Couscous is a better source of selenium, and sodium than rice noodles.

On the other hand, rice noodles is a higher amount of calcium, copper, iron, magnesium, manganese, phosphorus, potassium, and zinc.

Couscous and rice noodles contain the same amount of fluoride.

Check out the table below to learn how couscous and rice noodles compare when it comes to mineral content.

CouscousRice noodles
Calcium24 mg18 mg
Copper0.247 mg0.078 mg
Iron1.08 mg0.7 mg
Magnesium44 mg12 mg
Manganese0.78 mg0.498 mg
Phosphorus170 mg153 mg
Potassium166 mg30 mg
Selenium2.8 µg15.1 µg
Sodium10 mg182 mg
Zinc0.83 mg0.74 mg

The Final Word

This article highlighted the similarities and differences between couscous and rice noodles.
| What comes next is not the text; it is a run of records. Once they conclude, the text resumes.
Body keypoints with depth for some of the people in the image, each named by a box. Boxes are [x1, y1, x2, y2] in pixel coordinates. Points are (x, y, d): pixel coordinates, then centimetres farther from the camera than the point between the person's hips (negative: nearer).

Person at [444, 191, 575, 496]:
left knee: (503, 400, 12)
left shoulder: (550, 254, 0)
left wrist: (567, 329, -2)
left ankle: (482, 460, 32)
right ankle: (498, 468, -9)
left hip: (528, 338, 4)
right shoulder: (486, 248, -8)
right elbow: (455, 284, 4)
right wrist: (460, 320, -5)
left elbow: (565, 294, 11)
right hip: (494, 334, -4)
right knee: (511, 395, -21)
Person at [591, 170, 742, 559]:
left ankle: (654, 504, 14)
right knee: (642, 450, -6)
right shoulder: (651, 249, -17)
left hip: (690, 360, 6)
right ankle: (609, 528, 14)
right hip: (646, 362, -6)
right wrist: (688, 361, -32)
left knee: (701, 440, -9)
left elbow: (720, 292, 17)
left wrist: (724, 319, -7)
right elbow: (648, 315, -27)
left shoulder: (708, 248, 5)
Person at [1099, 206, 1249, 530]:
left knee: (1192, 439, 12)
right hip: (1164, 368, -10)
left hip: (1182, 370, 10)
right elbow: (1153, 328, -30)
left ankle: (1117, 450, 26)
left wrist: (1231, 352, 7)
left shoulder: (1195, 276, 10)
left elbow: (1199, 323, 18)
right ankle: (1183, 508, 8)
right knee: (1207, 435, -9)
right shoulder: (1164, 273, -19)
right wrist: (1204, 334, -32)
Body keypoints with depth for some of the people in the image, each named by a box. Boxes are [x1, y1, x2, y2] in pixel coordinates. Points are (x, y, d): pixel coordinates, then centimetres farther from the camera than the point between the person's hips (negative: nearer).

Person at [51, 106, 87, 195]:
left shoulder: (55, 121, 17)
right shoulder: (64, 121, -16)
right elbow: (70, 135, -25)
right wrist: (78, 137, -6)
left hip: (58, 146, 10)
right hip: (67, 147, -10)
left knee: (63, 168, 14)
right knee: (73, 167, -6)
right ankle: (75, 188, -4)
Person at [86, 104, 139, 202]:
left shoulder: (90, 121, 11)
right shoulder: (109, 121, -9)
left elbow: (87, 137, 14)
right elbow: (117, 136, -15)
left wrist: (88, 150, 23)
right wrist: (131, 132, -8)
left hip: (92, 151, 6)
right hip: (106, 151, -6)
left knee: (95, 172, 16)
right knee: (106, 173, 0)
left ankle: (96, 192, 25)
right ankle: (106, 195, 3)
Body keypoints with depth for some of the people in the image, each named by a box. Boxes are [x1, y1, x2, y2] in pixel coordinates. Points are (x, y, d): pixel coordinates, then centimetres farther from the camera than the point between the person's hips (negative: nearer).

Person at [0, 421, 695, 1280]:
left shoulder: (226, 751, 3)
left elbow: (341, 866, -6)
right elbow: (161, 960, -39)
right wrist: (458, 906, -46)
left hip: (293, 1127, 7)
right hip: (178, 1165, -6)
Grains, also known as cereal grains, are an important source of nutrition for many people around the world. They are a rich source of carbohydrates, which provide energy for the body.

Whole grains contain important vitamins and minerals, such as B vitamins and iron. Whole grains, in particular, are high in dietary fiber and can help with digestion and weight management.

They may also have other health benefits, such as reducing the risk of heart disease, diabetes, and certain types of cancer.

Grains are also a staple food and an important source of food security in many parts of the world.